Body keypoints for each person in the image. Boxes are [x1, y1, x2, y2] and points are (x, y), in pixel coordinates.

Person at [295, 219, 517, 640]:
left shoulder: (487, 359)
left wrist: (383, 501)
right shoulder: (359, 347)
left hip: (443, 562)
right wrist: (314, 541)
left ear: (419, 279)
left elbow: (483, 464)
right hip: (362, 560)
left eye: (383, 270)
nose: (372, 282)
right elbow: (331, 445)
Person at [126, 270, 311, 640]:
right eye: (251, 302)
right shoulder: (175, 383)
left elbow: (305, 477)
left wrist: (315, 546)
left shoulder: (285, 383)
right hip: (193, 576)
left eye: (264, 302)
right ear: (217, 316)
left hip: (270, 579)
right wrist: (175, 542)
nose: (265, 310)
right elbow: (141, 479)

--

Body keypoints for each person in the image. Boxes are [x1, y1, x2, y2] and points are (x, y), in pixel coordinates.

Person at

Task to complete: Above are the records; copy exactly the lines from the line with "right shoulder: (175, 383)" through the line with "right elbow: (141, 479)", both included.

Written solution:
right shoulder: (175, 383)
left elbow: (305, 477)
left wrist: (315, 546)
left shoulder: (285, 383)
right hip: (193, 576)
left eye: (264, 302)
right ear: (217, 316)
left hip: (270, 579)
right wrist: (175, 542)
nose: (265, 310)
right elbow: (141, 479)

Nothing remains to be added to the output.